Der Herr denket an uns, BWV 196, probably composed in 1708 at Mühlhausen, is one of Bach’s earliest surviving cantatas. More than likely intended for a wedding, the text from Psalm 115 would be appropriate for any event that included the celebration of the importance and blessings of the Lord, and our gratitude upon receiving them.As was typical of Bach’s early cantatas, BWV 196 opens with a Sinfonia and contains no recitatives or chorales. Although only twenty-four bars long, it is a perfectly balanced gem beginning as a French overture that gives way to a contrasting middle section. There is even a brief reprise of the initial theme. The Sinfonia prepares us for a number of characteristics to be found in subsequent movements; e.g. the triplets in the soprano aria and the imitative rising voices at the beginning of the second and fourth movements. It is interesting to note that even at this early stage of Bach’s cantata output, he was thinking across the movements and beginning to conceive such compositions as a unified, dramatic and musical arc.The first chorus uses the first line on text – "the Lord has been mindful of us" – as the basis of the introductory and closing sections. The remainder of the text is set as a double fugue. The fugue subject is perhaps one of the briefest, built around four descending notes. The ensuing countersubject of rolling sixteenth notes suggests the pouring forth of blessings.The soprano aria features an interesting violin obbligato melodic line that recalls the triplets of the Sinfonia. The vocal line encompasses a rather extreme range extending down to a low A. The range and melodic figurations, although not as virtuosic, possess many of the same qualities heard years later in the soprano aria “Laudamus te” of the B Minor Mass. The duet for tenor and bass, based upon a single line of text, is in a stately triple meter giving it a dance-like quality. The abundance of musical and textual repetition, especially in the long phrase “je mehr und mehr”, perhaps illustrates the prosperity of blessings.

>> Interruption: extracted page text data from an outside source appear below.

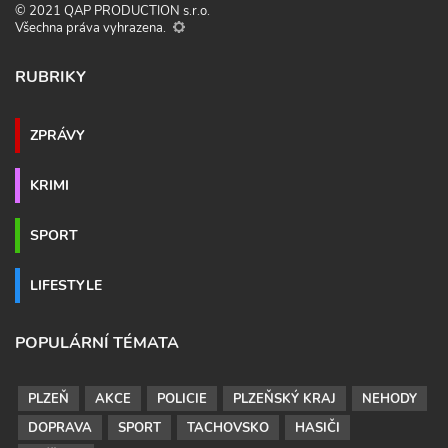
© 2021 QAP PRODUCTION s.r.o.
Všechna práva vyhrazena.
RUBRIKY
ZPRÁVY
KRIMI
SPORT
LIFESTYLE
POPULÁRNÍ TÉMATA
PLZEŇ
AKCE
POLICIE
PLZEŇSKÝ KRAJ
NEHODY
DOPRAVA
SPORT
TACHOVSKO
HASIČI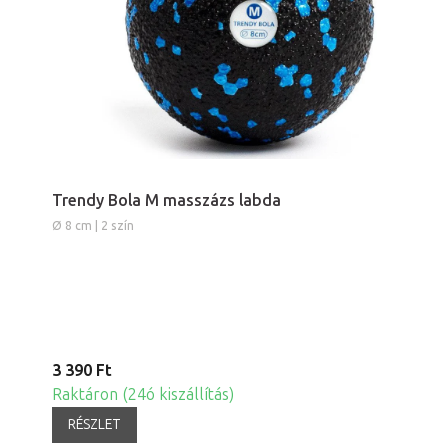
Trendy Bola M masszázs labda
Ø 8 cm | 2 szín
3 390 Ft
Raktáron (24ó kiszállítás)
RÉSZLET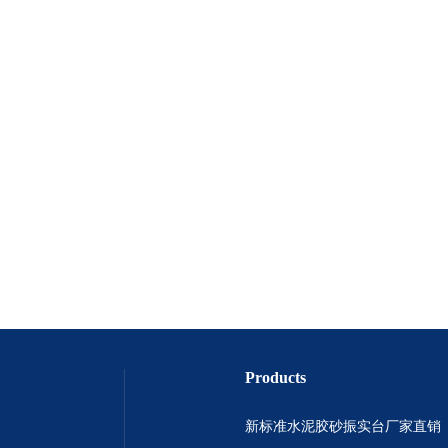
Products
新标准水泥胶砂振实台厂家直销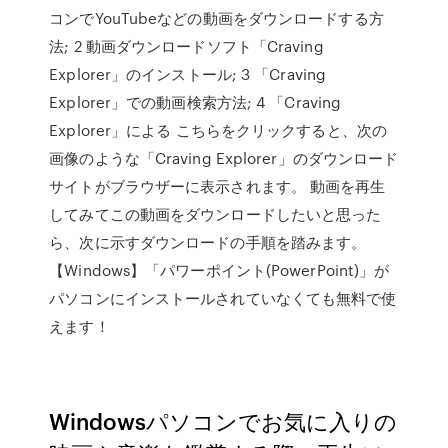
コンでYouTubeなどの動画をダウンロードする方
法; 2 動画ダウンロードソフト「Craving
Explorer」のインストール; 3 「Craving
Explorer」での動画検索方法; 4 「Craving
Explorer」による こちらをクリックすると、次の
画像のような「Craving Explorer」のダウンロード
サイトがブラウザーに表示されます。 動画を再生
してみてこの動画をダウンロードしたいと思った
ら、次に示すダウンロードの手順を踏みます。
【Windows】「パワーポイント(PowerPoint)」が
パソコンにインストールされていなくても無料で使
えます！
Windowsパソコンでお気に入りの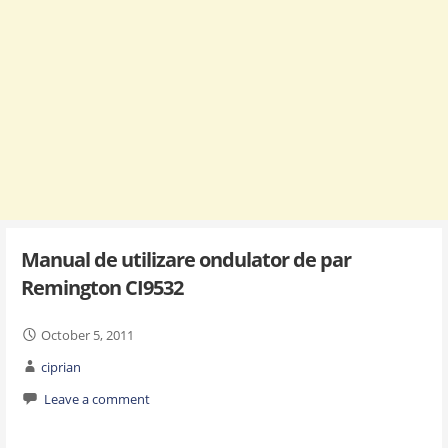
Manual de utilizare ondulator de par
Remington CI9532
October 5, 2011
ciprian
Leave a comment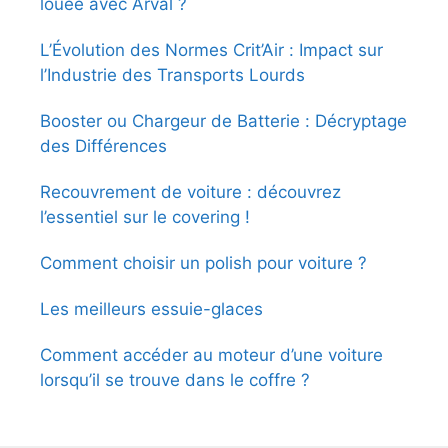
louée avec Arval ?
L’Évolution des Normes Crit’Air : Impact sur
l’Industrie des Transports Lourds
Booster ou Chargeur de Batterie : Décryptage
des Différences
Recouvrement de voiture : découvrez
l’essentiel sur le covering !
Comment choisir un polish pour voiture ?
Les meilleurs essuie-glaces
Comment accéder au moteur d’une voiture
lorsqu’il se trouve dans le coffre ?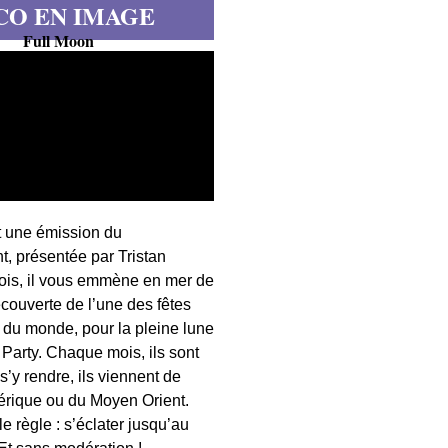
CO EN IMAGE
Full Moon
t une émission du
, présentée par Tristan
fois, il vous emmène en mer de
écouverte de l’une des fêtes
s du monde, pour la pleine lune
 Party. Chaque mois, ils sont
 s’y rendre, ils viennent de
érique ou du Moyen Orient.
 règle : s’éclater jusqu’au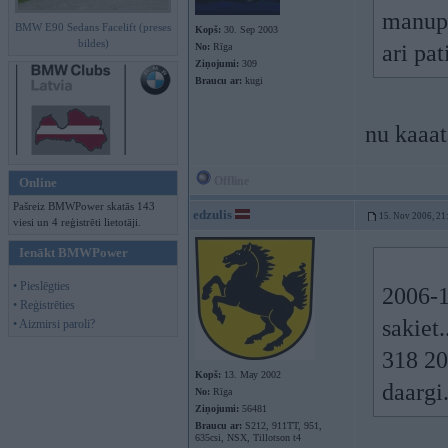
manupr
BMW E90 Sedans Facelift (preses
Kopš:
30. Sep 2003
bildes)
ari pat
No:
Rīga
Ziņojumi:
309
Braucu ar:
kugi
nu kaaat
Offline
Online
Pašreiz BMWPower skatās 143
edzulis
15. Nov 2006, 21
viesi un 4 reģistrēti lietotāji.
Ienākt BMWPower
• Pieslēgties
2006-1
• Reģistrēties
sakiet.
• Aizmirsi paroli?
318 20
Kopš:
13. May 2002
daargi.
No:
Rīga
Ziņojumi:
56481
Braucu ar:
S212, 911TT, 951,
635csi, NSX, Tillotson t4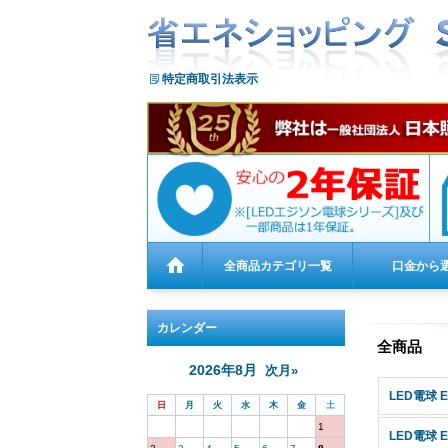
特定商取引法表示
全商品カテゴリ一覧
口金から
カレンダー
全商品
2026年8月
次月»
LED電球 
日
月
火
水
木
金
土
1
LED電球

The cantata ends not with a chorale, but with a second chorus that begins with an energetic passage by the orchestra. Note how Bach treats the words “Himmel" and "Erde", set in block vocal chords, the former at higher pitches than the latter. The concluding, long Amen relies on two basic melodic ideas, one beginning with long notes and an octave leap downward, and the other beginning with short off-the-beat joyful bursts of a few notes each.
Bach scholar Alfred Dürr makes the point that Bach ends the movement piano rather than forte, almost an echo-like effect that is likely to have captured immediate attention. Even at this early stage, Bach seems to have been aware of the significance and effect that dramatic gestures could impart to his music.